Consignes →
A: Les affirmations suivantes concordent-elles avec l'extrait ? Répondez par oui ou par non pour chacune, en citant les mots décisifs de l'extrait. (i) La thèse a été soutenue en décembre 2002 à Strasbourg. (ii) L'enquête se limite à l'évangile de Marc. (iii) Les évangiles offrent de nombreuses déclarations sur les comportements mutuels de l'homme et de la femme.
B: D'après l'extrait, sous la direction de qui la thèse a-t-elle été soutenue ?

Extrait de page →
◇ ◇ ◇ ◇ ◇

Quand Jésus parle au masculin-féminin. Étude contextuelle et exégétique d'une forme littéraire originale

D. Fricker
Holy Scripture - reviewer : Jean Radermakers s.j.
À part les quelques fermes mais sobres prises de position de Jésus sur le mariage et le divorce, les évangiles nous offrent peu de déclarations concernant les comportements mutuels de l'homme et de la femme. Pour saisir la pensée de Jésus, il est bon d'étudier la manière dont il parle au masculin-féminin sur fond d'anthropologie juive palestinienne de l'époque. C'est cette question qu'affronte l'A. de cette thèse de doctorat soutenue en décembre 2002 à la faculté de théologie catholique de Strasbourg sous la direction du Pr J. Schlosser. Question d'interprétation contextuelle traitée de façon tout ensemble large et fondamentale; fondamentale parce qu'elle recherche les soubassements d'une forme littéraire typique, large parce qu'elle étend son enquête sur l'ensemble des évangiles synoptiques et des Actes en remontant au plus près des traditions primitives sur Jésus.

◇ ◇ ◇ ◇ ◇

Données fournies →
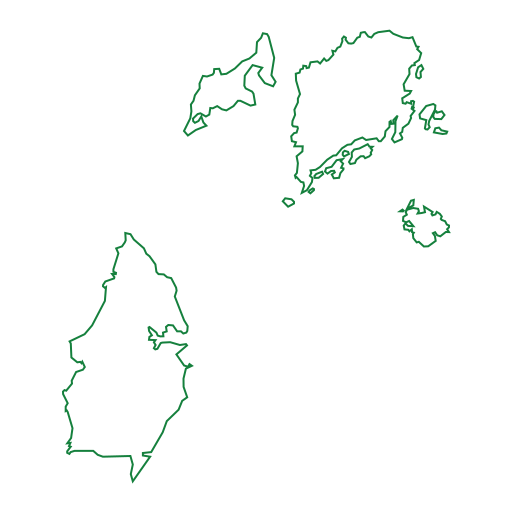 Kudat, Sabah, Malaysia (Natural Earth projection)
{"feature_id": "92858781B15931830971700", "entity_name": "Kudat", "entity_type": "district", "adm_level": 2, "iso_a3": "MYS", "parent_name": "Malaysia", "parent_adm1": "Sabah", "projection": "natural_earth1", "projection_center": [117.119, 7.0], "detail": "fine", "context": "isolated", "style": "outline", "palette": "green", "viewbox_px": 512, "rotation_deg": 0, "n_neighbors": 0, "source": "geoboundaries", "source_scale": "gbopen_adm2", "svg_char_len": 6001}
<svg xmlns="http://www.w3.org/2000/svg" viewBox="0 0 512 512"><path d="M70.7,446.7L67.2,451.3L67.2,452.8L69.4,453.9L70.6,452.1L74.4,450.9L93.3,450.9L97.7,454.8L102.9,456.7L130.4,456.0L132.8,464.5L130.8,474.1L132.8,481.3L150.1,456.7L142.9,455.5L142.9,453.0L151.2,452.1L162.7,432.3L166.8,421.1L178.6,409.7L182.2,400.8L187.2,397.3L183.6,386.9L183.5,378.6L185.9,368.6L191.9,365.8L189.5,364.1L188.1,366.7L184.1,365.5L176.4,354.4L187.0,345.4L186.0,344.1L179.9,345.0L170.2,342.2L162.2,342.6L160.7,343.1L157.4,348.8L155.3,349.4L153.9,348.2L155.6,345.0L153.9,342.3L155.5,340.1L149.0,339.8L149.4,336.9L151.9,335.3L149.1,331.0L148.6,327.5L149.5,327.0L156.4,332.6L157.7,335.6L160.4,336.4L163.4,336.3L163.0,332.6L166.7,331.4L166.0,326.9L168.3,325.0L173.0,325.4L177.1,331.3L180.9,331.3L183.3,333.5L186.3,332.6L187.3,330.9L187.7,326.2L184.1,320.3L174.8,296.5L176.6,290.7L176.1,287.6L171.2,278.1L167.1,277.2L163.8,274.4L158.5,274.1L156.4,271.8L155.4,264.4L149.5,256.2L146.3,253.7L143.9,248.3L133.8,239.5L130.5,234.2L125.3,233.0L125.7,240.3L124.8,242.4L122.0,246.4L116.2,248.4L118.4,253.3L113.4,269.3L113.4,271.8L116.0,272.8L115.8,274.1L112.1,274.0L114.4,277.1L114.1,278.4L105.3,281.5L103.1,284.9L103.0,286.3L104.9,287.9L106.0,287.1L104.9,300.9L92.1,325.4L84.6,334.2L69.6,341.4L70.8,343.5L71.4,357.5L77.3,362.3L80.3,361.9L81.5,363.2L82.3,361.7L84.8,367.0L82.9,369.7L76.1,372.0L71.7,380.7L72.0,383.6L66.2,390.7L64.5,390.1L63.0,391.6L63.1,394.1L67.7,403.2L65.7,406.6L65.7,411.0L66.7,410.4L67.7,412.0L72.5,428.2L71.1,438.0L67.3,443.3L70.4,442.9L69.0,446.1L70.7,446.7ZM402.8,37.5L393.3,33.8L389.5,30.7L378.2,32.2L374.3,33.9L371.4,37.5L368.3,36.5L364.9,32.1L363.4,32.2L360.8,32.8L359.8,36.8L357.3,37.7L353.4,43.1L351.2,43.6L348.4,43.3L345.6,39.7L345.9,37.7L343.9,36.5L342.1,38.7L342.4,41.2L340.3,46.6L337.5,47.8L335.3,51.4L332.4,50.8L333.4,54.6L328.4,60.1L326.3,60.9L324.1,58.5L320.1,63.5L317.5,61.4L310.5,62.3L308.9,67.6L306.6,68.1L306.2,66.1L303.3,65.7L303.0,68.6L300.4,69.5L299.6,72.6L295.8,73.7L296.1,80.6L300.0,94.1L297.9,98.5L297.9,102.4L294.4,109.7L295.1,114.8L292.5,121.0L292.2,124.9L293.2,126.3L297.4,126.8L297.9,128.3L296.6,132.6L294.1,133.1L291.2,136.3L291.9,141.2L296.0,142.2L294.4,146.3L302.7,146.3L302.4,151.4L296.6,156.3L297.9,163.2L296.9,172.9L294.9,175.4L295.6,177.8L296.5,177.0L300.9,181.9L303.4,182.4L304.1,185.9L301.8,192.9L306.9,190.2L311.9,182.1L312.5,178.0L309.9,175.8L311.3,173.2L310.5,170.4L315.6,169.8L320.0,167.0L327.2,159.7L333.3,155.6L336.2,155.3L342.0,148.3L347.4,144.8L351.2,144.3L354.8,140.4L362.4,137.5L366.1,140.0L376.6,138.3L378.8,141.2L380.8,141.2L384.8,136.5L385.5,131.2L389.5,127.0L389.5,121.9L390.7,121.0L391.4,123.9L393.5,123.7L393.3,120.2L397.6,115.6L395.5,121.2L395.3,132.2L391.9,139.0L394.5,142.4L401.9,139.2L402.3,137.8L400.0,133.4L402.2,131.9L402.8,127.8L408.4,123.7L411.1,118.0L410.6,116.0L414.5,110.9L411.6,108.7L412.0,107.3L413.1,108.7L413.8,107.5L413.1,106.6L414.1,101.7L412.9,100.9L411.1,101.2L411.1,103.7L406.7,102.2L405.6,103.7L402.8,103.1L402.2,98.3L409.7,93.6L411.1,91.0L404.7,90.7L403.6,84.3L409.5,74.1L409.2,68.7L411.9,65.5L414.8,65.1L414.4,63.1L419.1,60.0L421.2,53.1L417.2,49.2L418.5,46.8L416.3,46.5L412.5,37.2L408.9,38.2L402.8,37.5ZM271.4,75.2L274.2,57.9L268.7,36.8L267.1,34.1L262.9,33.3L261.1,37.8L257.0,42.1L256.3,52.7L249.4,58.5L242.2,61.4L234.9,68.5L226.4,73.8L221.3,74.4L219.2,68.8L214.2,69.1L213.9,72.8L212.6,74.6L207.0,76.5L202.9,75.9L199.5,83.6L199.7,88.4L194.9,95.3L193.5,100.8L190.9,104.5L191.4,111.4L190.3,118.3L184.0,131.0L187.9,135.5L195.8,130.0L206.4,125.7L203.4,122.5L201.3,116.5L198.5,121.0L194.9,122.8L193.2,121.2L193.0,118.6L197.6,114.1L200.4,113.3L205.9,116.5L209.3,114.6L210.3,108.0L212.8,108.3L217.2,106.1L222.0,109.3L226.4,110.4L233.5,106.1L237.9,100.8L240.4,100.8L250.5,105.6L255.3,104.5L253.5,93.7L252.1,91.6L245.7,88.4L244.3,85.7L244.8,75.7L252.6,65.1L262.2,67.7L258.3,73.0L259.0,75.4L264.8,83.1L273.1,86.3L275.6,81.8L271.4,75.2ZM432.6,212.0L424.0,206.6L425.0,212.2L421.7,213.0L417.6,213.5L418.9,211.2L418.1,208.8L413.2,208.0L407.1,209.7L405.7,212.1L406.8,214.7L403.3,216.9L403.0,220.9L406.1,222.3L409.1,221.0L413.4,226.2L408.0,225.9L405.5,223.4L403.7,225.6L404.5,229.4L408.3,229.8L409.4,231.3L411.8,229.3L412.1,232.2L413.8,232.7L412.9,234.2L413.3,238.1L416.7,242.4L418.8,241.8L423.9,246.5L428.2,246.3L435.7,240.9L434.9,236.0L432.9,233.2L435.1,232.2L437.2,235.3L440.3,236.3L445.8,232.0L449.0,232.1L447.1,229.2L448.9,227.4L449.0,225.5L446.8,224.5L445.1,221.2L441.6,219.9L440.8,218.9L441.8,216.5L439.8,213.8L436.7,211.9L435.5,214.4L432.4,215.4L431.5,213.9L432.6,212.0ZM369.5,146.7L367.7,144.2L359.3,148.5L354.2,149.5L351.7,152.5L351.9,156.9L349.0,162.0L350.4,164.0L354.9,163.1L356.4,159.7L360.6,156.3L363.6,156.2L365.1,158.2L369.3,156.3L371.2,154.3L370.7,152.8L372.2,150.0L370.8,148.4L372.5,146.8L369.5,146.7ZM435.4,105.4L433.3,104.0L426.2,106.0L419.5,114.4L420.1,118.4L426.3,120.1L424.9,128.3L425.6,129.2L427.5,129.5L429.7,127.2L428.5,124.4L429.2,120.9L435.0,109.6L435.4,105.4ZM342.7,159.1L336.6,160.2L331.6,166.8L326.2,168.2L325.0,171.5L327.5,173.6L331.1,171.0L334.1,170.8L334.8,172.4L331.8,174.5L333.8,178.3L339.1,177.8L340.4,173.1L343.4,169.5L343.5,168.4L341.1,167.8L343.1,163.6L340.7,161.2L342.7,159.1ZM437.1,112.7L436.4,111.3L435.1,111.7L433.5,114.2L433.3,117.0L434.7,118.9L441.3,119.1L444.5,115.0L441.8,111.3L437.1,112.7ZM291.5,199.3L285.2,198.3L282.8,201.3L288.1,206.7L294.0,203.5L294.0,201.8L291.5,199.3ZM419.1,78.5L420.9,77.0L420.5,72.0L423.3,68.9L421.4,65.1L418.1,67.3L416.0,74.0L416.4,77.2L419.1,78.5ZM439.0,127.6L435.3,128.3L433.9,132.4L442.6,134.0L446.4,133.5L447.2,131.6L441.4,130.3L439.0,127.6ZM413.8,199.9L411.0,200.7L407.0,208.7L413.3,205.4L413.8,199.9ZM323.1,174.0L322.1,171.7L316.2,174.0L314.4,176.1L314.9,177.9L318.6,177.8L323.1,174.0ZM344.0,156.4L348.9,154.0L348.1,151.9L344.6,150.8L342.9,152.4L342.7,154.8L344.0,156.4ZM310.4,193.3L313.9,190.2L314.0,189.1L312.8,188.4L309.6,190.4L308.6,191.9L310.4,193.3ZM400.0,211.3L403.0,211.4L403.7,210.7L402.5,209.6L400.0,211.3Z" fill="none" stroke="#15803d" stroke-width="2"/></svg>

◇ ◇ ◇ ◇ ◇

Réponses par consigne →
A:
(i) Oui : « soutenue en décembre 2002 à la faculté de théologie catholique de Strasbourg ».
(ii) Non : « étend son enquête sur l'ensemble des évangiles synoptiques et des Actes ».
(iii) Non : « les évangiles nous offrent peu de déclarations concernant les comportements mutuels de l'homme et de la femme ».

B: Sous la direction du Pr J. Schlosser.